With coefficients given by $A_t^{\tau }={\mathrm{e}}^{-\mathrm{\Lambda }(\tau -t)}$ and $B_t^{\tau }=\mathbb{E}{\int }_t^{\tau }{\mathrm{e}}^{-\mathrm{\Lambda }(\tau -u)}\mathrm{d}{L}_u$ the affine structural component decomposition of definition 2.15 holds.

Due to the additive structure of g the logical PFC decomposition to choose in this setting is the arithmetic one, i.e. corollary 3.3. From theorem 3.10 we find that the expectation is given by $\mathbb{E}g\left(Y_{\tau }\right)=g\left({\mathrm{e}}^{-\mathrm{\Lambda }\tau }{y}_0+\mathbb{E}{\int }_0^{\tau }{\mathrm{e}}^{-\mathrm{\Lambda }(\tau -u)}\mathrm{d}{L}_u\right).$ It follows that the forward kernel is given by $\begin{array}{rl}{f}_t\left(\tau \right)& =X_t^{\tau }\left(\phantom{\mathbb{E}{\int }_0^t{\mathrm{e}}^{-\mathrm{\Lambda }(\tau -u)}\mathrm{d}{L}_u}{f}_0\left(\tau \right)+g\left(\phantom{\mathbb{E}{\int }_0^t{\mathrm{e}}^{-\mathrm{\Lambda }(\tau -u)}\mathrm{d}{L}_u}{\mathrm{e}}^{-\mathrm{\Lambda }(\tau -t)}{Y}_t-{\mathrm{e}}^{-\mathrm{\Lambda }\tau }{y}_0\right.\right.\\ & \left.\left.-\mathbb{E}{\int }_0^t{\mathrm{e}}^{-\mathrm{\Lambda }(\tau -u)}\mathrm{d}{L}_u\right)\right),\end{array}$ where $f_0\left(\tau \right)$ can be any initial price forward curve.

4. Conclusion

In this paper, we have developed a unifying HJM framework that

• models intraday spot and futures prices,

• is based on two stochastic processes motivated by economic interpretations,

• separates the stochastic dynamics in trading and delivery time,

• is consistent with the initial term structure (i.e. the price forward curve),

• is able to price options on futures by means of the Black–Scholes formula,

• allows for the use of classical day-ahead spot price models such as Schwartz and Smith (2000), Lucia and Schwartz (2002),

• includes many model classes such as structural models and factor models.

To further the development of this framework, empirical studies are needed: statistical evaluations but also calibration methods need to be discussed.

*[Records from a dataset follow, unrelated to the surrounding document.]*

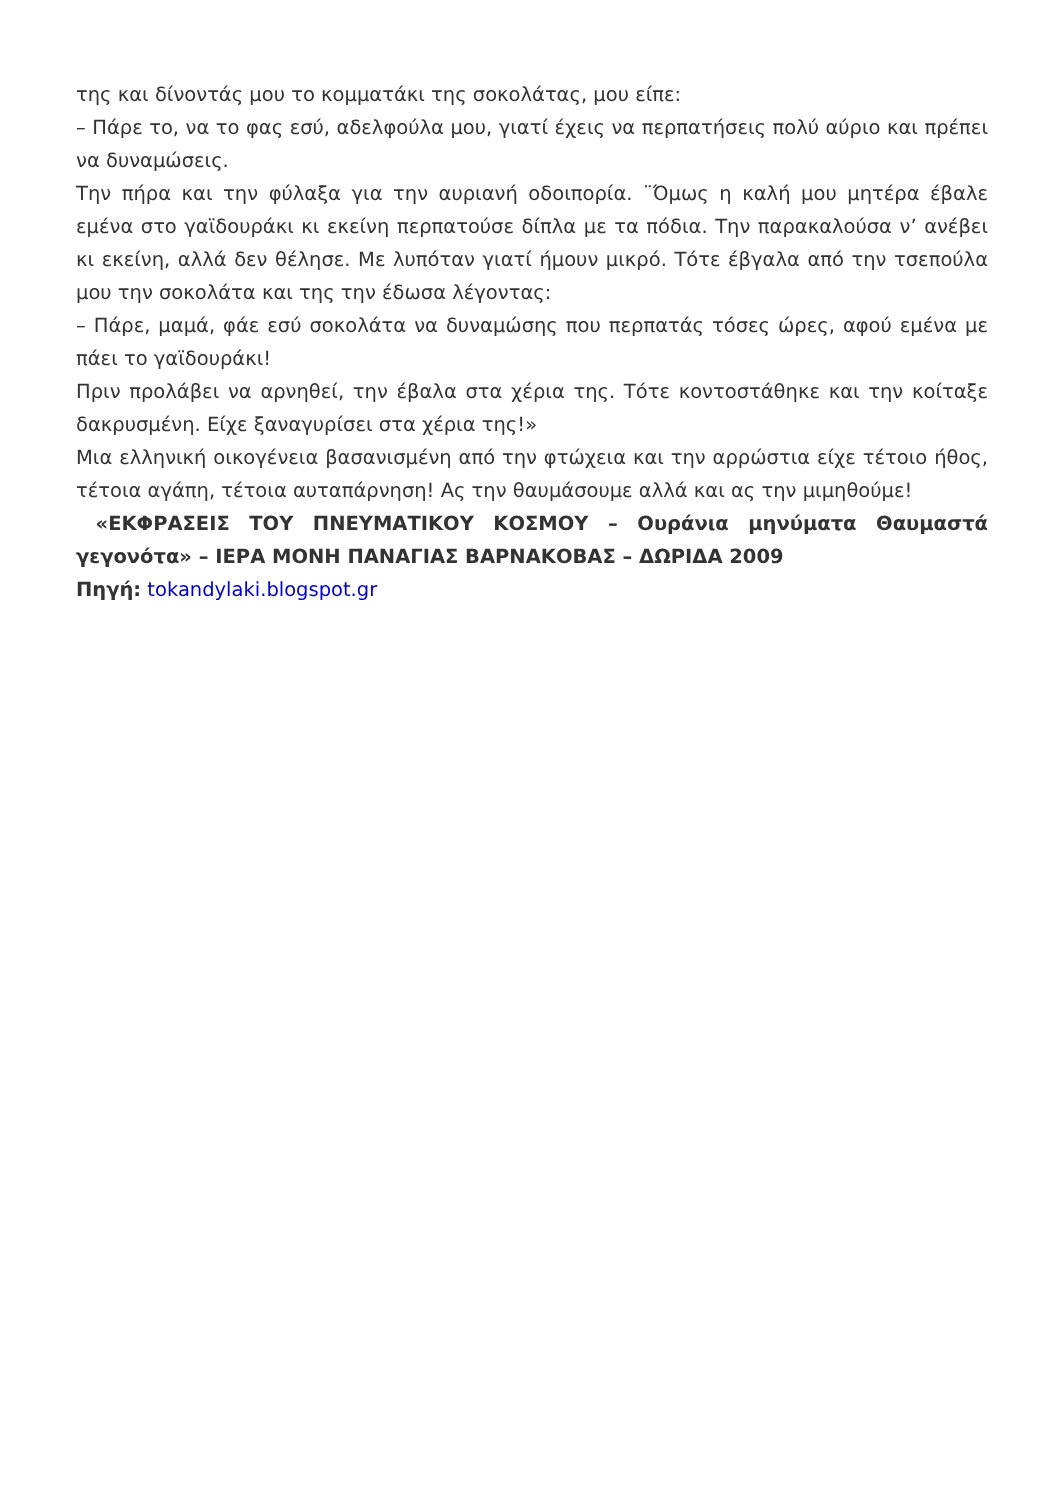της και δίνοντάς μου το κομματάκι της σοκολάτας, μου είπε:
– Πάρε το, να το φας εσύ, αδελφούλα μου, γιατί έχεις να περπατήσεις πολύ αύριο και πρέπει να δυναμώσεις.
Την πήρα και την φύλαξα για την αυριανή οδοιπορία. ¨Όμως η καλή μου μητέρα έβαλε εμένα στο γαϊδουράκι κι εκείνη περπατούσε δίπλα με τα πόδια. Την παρακαλούσα ν’ ανέβει κι εκείνη, αλλά δεν θέλησε. Με λυπόταν γιατί ήμουν μικρό. Τότε έβγαλα από την τσεπούλα μου την σοκολάτα και της την έδωσα λέγοντας:
– Πάρε, μαμά, φάε εσύ σοκολάτα να δυναμώσης που περπατάς τόσες ώρες, αφού εμένα με πάει το γαϊδουράκι!
Πριν προλάβει να αρνηθεί, την έβαλα στα χέρια της. Τότε κοντοστάθηκε και την κοίταξε δακρυσμένη. Είχε ξαναγυρίσει στα χέρια της!»
Μια ελληνική οικογένεια βασανισμένη από την φτώχεια και την αρρώστια είχε τέτοιο ήθος, τέτοια αγάπη, τέτοια αυταπάρνηση! Ας την θαυμάσουμε αλλά και ας την μιμηθούμε!
«ΕΚΦΡΑΣΕΙΣ ΤΟΥ ΠΝΕΥΜΑΤΙΚΟΥ ΚΟΣΜΟΥ – Ουράνια μηνύματα Θαυμαστά γεγονότα» – ΙΕΡΑ ΜΟΝΗ ΠΑΝΑΓΙΑΣ ΒΑΡΝΑΚΟΒΑΣ – ΔΩΡΙΔΑ 2009
Πηγή: tokandylaki.blogspot.gr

The theoretical applications of section 3 need to be specified and calibrated to real data from intraday, spot, futures, and option prices. This is subject of future research.

Acknowledgments

The authors thank the anonymous reviewers for their careful reading of the manuscript and their insightful comments and suggestions.

Disclosure statement

No potential conflict of interest was reported by the authors.

ORCID

W.J. Hinderks http://orcid.org/0000-0002-9631-9387

Additional information

Funding

WJH is grateful for the financial support from the Fraunhofer Institute for Industrial Mathematics ITWM, www.itwm.fraunhofer.de.

Notes

1 See Heath et al. (1992) for the original paper introducing this framework for interest rate modelling.

2 Forward kernel is the name used by Caldana et al. (2017).

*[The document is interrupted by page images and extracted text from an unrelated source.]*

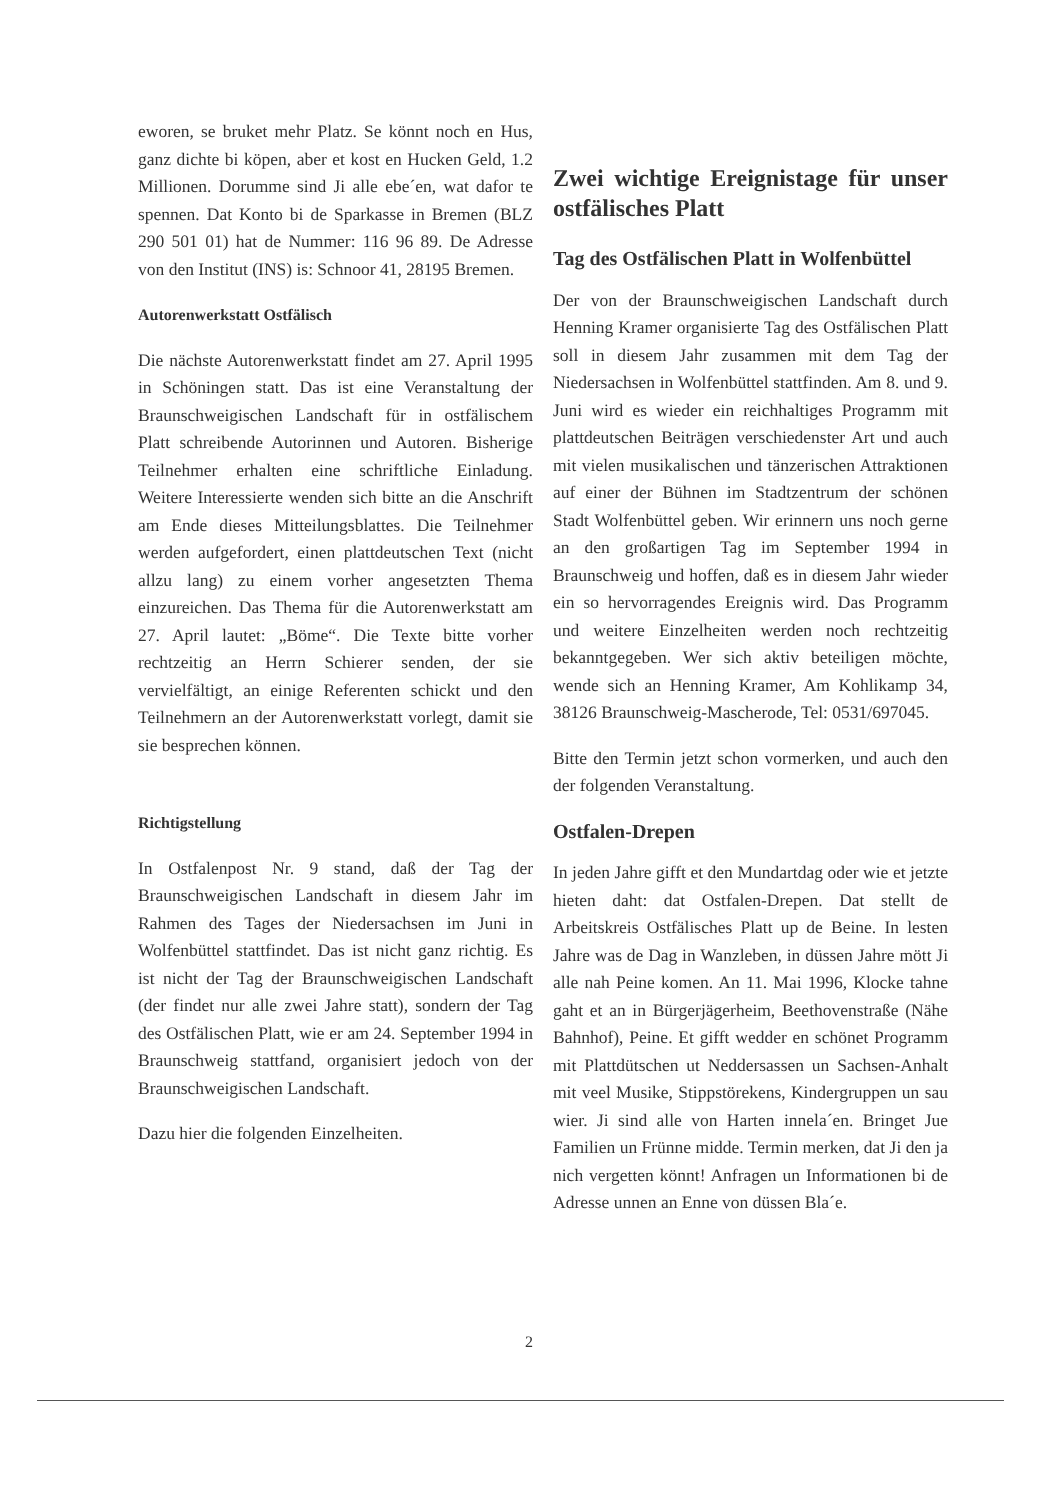eworen, se bruket mehr Platz. Se könnt noch en Hus, ganz dichte bi köpen, aber et kost en Hucken Geld, 1.2 Millionen. Dorumme sind Ji alle ebe´en, wat dafor te spennen. Dat Konto bi de Sparkasse in Bremen (BLZ 290 501 01) hat de Nummer: 116 96 89. De Adresse von den Institut (INS) is: Schnoor 41, 28195 Bremen.
Autorenwerkstatt Ostfälisch
Die nächste Autorenwerkstatt findet am 27. April 1995 in Schöningen statt. Das ist eine Veranstaltung der Braunschweigischen Landschaft für in ostfälischem Platt schreibende Autorinnen und Autoren. Bisherige Teilnehmer erhalten eine schriftliche Einladung. Weitere Interessierte wenden sich bitte an die Anschrift am Ende dieses Mitteilungsblattes. Die Teilnehmer werden aufgefordert, einen plattdeutschen Text (nicht allzu lang) zu einem vorher angesetzten Thema einzureichen. Das Thema für die Autorenwerkstatt am 27. April lautet: „Böme“. Die Texte bitte vorher rechtzeitig an Herrn Schierer senden, der sie vervielfältigt, an einige Referenten schickt und den Teilnehmern an der Autorenwerkstatt vorlegt, damit sie sie besprechen können.
Richtigstellung
In Ostfalenpost Nr. 9 stand, daß der Tag der Braunschweigischen Landschaft in diesem Jahr im Rahmen des Tages der Niedersachsen im Juni in Wolfenbüttel stattfindet. Das ist nicht ganz richtig. Es ist nicht der Tag der Braunschweigischen Landschaft (der findet nur alle zwei Jahre statt), sondern der Tag des Ostfälischen Platt, wie er am 24. September 1994 in Braunschweig stattfand, organisiert jedoch von der Braunschweigischen Landschaft.
Dazu hier die folgenden Einzelheiten.
Zwei wichtige Ereignistage für unser ostfälisches Platt
Tag des Ostfälischen Platt in Wolfenbüttel
Der von der Braunschweigischen Landschaft durch Henning Kramer organisierte Tag des Ostfälischen Platt soll in diesem Jahr zusammen mit dem Tag der Niedersachsen in Wolfenbüttel stattfinden. Am 8. und 9. Juni wird es wieder ein reichhaltiges Programm mit plattdeutschen Beiträgen verschiedenster Art und auch mit vielen musikalischen und tänzerischen Attraktionen auf einer der Bühnen im Stadtzentrum der schönen Stadt Wolfenbüttel geben. Wir erinnern uns noch gerne an den großartigen Tag im September 1994 in Braunschweig und hoffen, daß es in diesem Jahr wieder ein so hervorragendes Ereignis wird. Das Programm und weitere Einzelheiten werden noch rechtzeitig bekanntgegeben. Wer sich aktiv beteiligen möchte, wende sich an Henning Kramer, Am Kohlikamp 34, 38126 Braunschweig-Mascherode, Tel: 0531/697045.
Bitte den Termin jetzt schon vormerken, und auch den der folgenden Veranstaltung.
Ostfalen-Drepen
In jeden Jahre gifft et den Mundartdag oder wie et jetzte hieten daht: dat Ostfalen-Drepen. Dat stellt de Arbeitskreis Ostfälisches Platt up de Beine. In lesten Jahre was de Dag in Wanzleben, in düssen Jahre mött Ji alle nah Peine komen. An 11. Mai 1996, Klocke tahne gaht et an in Bürgerjägerheim, Beethovenstraße (Nähe Bahnhof), Peine. Et gifft wedder en schönet Programm mit Plattdütschen ut Neddersassen un Sachsen-Anhalt mit veel Musike, Stippstörekens, Kindergruppen un sau wier. Ji sind alle von Harten innela´en. Bringet Jue Familien un Frünne midde. Termin merken, dat Ji den ja nich vergetten könnt! Anfragen un Informationen bi de Adresse unnen an Enne von düssen Bla´e.
2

3 Modelling of the day-ahead spot price is a common approach, for which several different approaches have been developed, cf. Weron (2014).

4 This also allows for seasonal volatility in the market noise.

5 By cascading we mean the way how futures with a longer delivery period are settled. For example, a calendar year futures contract cascades (or splits up) into three monthly futures (January, February, and March) and three quarterly futures (Q2, Q3, and Q4) upon start of delivery. This way, these can be traded independently again. In the German market monthly futures do not cascade. However, the settlement price at the end of the delivery is exactly the average of the day-ahead spot prices during delivery. This could be interpreted that also monthly futures are cascading to the hourly (day-ahead) spot contracts, since their price converges to this average.

6 Continuous settlement of the futures contract makes it more like a swap contract on the forward kernel.